## PROVIDED DATA

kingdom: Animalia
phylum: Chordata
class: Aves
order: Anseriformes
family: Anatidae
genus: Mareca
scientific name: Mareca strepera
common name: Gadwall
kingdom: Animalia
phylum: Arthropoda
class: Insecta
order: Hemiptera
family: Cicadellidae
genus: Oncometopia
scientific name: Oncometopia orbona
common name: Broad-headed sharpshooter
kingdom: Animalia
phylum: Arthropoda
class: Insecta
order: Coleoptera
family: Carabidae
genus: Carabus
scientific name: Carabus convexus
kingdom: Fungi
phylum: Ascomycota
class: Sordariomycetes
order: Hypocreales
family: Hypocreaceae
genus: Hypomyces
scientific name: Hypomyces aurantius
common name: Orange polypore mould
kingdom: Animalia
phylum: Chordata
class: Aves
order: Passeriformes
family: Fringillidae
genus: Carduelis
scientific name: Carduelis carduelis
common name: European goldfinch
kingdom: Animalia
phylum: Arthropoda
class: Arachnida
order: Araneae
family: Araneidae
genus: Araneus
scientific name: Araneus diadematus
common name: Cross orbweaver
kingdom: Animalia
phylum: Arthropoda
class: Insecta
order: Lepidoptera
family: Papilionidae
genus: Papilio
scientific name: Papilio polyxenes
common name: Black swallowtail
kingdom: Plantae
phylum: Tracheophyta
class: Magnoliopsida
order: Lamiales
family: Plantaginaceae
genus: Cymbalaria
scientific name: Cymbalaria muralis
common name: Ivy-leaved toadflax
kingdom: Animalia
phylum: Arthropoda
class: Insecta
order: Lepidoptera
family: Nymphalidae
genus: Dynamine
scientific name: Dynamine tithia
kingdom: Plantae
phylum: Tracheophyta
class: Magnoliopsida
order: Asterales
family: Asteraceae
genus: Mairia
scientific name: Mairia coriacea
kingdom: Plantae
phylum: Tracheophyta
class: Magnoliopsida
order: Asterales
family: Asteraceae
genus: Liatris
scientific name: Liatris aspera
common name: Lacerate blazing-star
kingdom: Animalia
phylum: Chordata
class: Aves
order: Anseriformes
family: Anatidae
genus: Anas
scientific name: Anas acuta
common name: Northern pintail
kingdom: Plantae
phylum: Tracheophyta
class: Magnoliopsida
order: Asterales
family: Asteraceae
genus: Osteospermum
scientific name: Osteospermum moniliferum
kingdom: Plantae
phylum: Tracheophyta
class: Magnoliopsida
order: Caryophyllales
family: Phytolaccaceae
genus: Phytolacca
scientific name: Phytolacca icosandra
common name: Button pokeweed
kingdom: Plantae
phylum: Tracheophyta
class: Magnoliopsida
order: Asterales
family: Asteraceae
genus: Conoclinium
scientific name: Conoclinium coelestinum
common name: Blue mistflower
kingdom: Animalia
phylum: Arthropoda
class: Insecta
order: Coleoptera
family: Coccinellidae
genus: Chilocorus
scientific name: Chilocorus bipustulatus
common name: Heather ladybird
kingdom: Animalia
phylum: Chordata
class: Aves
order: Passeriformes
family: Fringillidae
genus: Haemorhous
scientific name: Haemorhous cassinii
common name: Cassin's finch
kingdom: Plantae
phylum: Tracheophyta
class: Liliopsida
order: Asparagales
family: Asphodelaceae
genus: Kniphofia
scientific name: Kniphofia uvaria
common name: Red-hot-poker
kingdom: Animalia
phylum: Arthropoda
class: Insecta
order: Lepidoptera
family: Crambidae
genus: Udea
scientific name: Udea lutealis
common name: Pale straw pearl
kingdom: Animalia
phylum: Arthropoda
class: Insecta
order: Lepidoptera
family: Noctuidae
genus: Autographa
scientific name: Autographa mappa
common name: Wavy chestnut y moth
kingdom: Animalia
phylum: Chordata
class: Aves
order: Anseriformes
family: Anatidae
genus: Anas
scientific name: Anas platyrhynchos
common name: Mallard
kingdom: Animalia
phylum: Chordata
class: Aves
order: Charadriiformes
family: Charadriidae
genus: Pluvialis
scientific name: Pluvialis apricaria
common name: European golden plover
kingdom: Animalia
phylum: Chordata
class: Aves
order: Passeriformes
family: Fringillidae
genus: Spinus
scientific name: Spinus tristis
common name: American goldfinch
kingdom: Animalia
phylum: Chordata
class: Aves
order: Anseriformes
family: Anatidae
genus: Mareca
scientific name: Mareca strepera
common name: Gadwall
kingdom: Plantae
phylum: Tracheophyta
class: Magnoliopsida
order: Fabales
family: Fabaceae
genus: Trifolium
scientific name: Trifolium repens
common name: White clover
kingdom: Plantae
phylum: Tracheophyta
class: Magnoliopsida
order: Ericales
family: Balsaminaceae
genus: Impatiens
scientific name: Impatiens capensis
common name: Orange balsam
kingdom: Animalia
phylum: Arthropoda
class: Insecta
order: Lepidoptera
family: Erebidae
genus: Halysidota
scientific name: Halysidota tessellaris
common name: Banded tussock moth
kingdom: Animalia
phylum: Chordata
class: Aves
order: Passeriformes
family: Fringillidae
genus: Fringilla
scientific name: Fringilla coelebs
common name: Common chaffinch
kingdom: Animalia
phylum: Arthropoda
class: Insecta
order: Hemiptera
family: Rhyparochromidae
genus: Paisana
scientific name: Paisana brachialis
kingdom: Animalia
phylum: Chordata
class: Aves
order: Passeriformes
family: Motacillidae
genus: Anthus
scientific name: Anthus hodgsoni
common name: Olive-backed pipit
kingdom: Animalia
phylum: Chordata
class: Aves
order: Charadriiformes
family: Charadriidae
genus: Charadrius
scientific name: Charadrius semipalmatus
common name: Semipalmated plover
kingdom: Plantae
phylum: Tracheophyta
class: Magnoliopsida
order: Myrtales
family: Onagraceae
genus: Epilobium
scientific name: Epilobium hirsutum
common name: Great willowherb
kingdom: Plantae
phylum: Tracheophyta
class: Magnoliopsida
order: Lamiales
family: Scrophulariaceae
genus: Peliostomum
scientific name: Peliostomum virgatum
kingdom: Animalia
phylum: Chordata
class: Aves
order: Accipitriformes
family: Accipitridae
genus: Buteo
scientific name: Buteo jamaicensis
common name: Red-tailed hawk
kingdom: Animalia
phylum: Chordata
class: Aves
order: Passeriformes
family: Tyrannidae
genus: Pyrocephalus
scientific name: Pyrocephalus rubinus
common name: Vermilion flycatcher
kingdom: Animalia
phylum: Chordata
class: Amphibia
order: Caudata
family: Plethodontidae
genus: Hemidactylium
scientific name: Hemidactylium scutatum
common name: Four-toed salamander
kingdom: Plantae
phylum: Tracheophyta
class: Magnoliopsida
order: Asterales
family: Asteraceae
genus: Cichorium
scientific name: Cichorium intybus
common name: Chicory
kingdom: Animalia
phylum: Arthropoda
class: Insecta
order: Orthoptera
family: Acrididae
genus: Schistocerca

## WHAT THE TASK ASKS
Output all of the lines above verbatim, in their original order and without changes.

## TASK SOLUTION
kingdom: Animalia
phylum: Chordata
class: Aves
order: Anseriformes
family: Anatidae
genus: Mareca
scientific name: Mareca strepera
common name: Gadwall
kingdom: Animalia
phylum: Arthropoda
class: Insecta
order: Hemiptera
family: Cicadellidae
genus: Oncometopia
scientific name: Oncometopia orbona
common name: Broad-headed sharpshooter
kingdom: Animalia
phylum: Arthropoda
class: Insecta
order: Coleoptera
family: Carabidae
genus: Carabus
scientific name: Carabus convexus
kingdom: Fungi
phylum: Ascomycota
class: Sordariomycetes
order: Hypocreales
family: Hypocreaceae
genus: Hypomyces
scientific name: Hypomyces aurantius
common name: Orange polypore mould
kingdom: Animalia
phylum: Chordata
class: Aves
order: Passeriformes
family: Fringillidae
genus: Carduelis
scientific name: Carduelis carduelis
common name: European goldfinch
kingdom: Animalia
phylum: Arthropoda
class: Arachnida
order: Araneae
family: Araneidae
genus: Araneus
scientific name: Araneus diadematus
common name: Cross orbweaver
kingdom: Animalia
phylum: Arthropoda
class: Insecta
order: Lepidoptera
family: Papilionidae
genus: Papilio
scientific name: Papilio polyxenes
common name: Black swallowtail
kingdom: Plantae
phylum: Tracheophyta
class: Magnoliopsida
order: Lamiales
family: Plantaginaceae
genus: Cymbalaria
scientific name: Cymbalaria muralis
common name: Ivy-leaved toadflax
kingdom: Animalia
phylum: Arthropoda
class: Insecta
order: Lepidoptera
family: Nymphalidae
genus: Dynamine
scientific name: Dynamine tithia
kingdom: Plantae
phylum: Tracheophyta
class: Magnoliopsida
order: Asterales
family: Asteraceae
genus: Mairia
scientific name: Mairia coriacea
kingdom: Plantae
phylum: Tracheophyta
class: Magnoliopsida
order: Asterales
family: Asteraceae
genus: Liatris
scientific name: Liatris aspera
common name: Lacerate blazing-star
kingdom: Animalia
phylum: Chordata
class: Aves
order: Anseriformes
family: Anatidae
genus: Anas
scientific name: Anas acuta
common name: Northern pintail
kingdom: Plantae
phylum: Tracheophyta
class: Magnoliopsida
order: Asterales
family: Asteraceae
genus: Osteospermum
scientific name: Osteospermum moniliferum
kingdom: Plantae
phylum: Tracheophyta
class: Magnoliopsida
order: Caryophyllales
family: Phytolaccaceae
genus: Phytolacca
scientific name: Phytolacca icosandra
common name: Button pokeweed
kingdom: Plantae
phylum: Tracheophyta
class: Magnoliopsida
order: Asterales
family: Asteraceae
genus: Conoclinium
scientific name: Conoclinium coelestinum
common name: Blue mistflower
kingdom: Animalia
phylum: Arthropoda
class: Insecta
order: Coleoptera
family: Coccinellidae
genus: Chilocorus
scientific name: Chilocorus bipustulatus
common name: Heather ladybird
kingdom: Animalia
phylum: Chordata
class: Aves
order: Passeriformes
family: Fringillidae
genus: Haemorhous
scientific name: Haemorhous cassinii
common name: Cassin's finch
kingdom: Plantae
phylum: Tracheophyta
class: Liliopsida
order: Asparagales
family: Asphodelaceae
genus: Kniphofia
scientific name: Kniphofia uvaria
common name: Red-hot-poker
kingdom: Animalia
phylum: Arthropoda
class: Insecta
order: Lepidoptera
family: Crambidae
genus: Udea
scientific name: Udea lutealis
common name: Pale straw pearl
kingdom: Animalia
phylum: Arthropoda
class: Insecta
order: Lepidoptera
family: Noctuidae
genus: Autographa
scientific name: Autographa mappa
common name: Wavy chestnut y moth
kingdom: Animalia
phylum: Chordata
class: Aves
order: Anseriformes
family: Anatidae
genus: Anas
scientific name: Anas platyrhynchos
common name: Mallard
kingdom: Animalia
phylum: Chordata
class: Aves
order: Charadriiformes
family: Charadriidae
genus: Pluvialis
scientific name: Pluvialis apricaria
common name: European golden plover
kingdom: Animalia
phylum: Chordata
class: Aves
order: Passeriformes
family: Fringillidae
genus: Spinus
scientific name: Spinus tristis
common name: American goldfinch
kingdom: Animalia
phylum: Chordata
class: Aves
order: Anseriformes
family: Anatidae
genus: Mareca
scientific name: Mareca strepera
common name: Gadwall
kingdom: Plantae
phylum: Tracheophyta
class: Magnoliopsida
order: Fabales
family: Fabaceae
genus: Trifolium
scientific name: Trifolium repens
common name: White clover
kingdom: Plantae
phylum: Tracheophyta
class: Magnoliopsida
order: Ericales
family: Balsaminaceae
genus: Impatiens
scientific name: Impatiens capensis
common name: Orange balsam
kingdom: Animalia
phylum: Arthropoda
class: Insecta
order: Lepidoptera
family: Erebidae
genus: Halysidota
scientific name: Halysidota tessellaris
common name: Banded tussock moth
kingdom: Animalia
phylum: Chordata
class: Aves
order: Passeriformes
family: Fringillidae
genus: Fringilla
scientific name: Fringilla coelebs
common name: Common chaffinch
kingdom: Animalia
phylum: Arthropoda
class: Insecta
order: Hemiptera
family: Rhyparochromidae
genus: Paisana
scientific name: Paisana brachialis
kingdom: Animalia
phylum: Chordata
class: Aves
order: Passeriformes
family: Motacillidae
genus: Anthus
scientific name: Anthus hodgsoni
common name: Olive-backed pipit
kingdom: Animalia
phylum: Chordata
class: Aves
order: Charadriiformes
family: Charadriidae
genus: Charadrius
scientific name: Charadrius semipalmatus
common name: Semipalmated plover
kingdom: Plantae
phylum: Tracheophyta
class: Magnoliopsida
order: Myrtales
family: Onagraceae
genus: Epilobium
scientific name: Epilobium hirsutum
common name: Great willowherb
kingdom: Plantae
phylum: Tracheophyta
class: Magnoliopsida
order: Lamiales
family: Scrophulariaceae
genus: Peliostomum
scientific name: Peliostomum virgatum
kingdom: Animalia
phylum: Chordata
class: Aves
order: Accipitriformes
family: Accipitridae
genus: Buteo
scientific name: Buteo jamaicensis
common name: Red-tailed hawk
kingdom: Animalia
phylum: Chordata
class: Aves
order: Passeriformes
family: Tyrannidae
genus: Pyrocephalus
scientific name: Pyrocephalus rubinus
common name: Vermilion flycatcher
kingdom: Animalia
phylum: Chordata
class: Amphibia
order: Caudata
family: Plethodontidae
genus: Hemidactylium
scientific name: Hemidactylium scutatum
common name: Four-toed salamander
kingdom: Plantae
phylum: Tracheophyta
class: Magnoliopsida
order: Asterales
family: Asteraceae
genus: Cichorium
scientific name: Cichorium intybus
common name: Chicory
kingdom: Animalia
phylum: Arthropoda
class: Insecta
order: Orthoptera
family: Acrididae
genus: Schistocerca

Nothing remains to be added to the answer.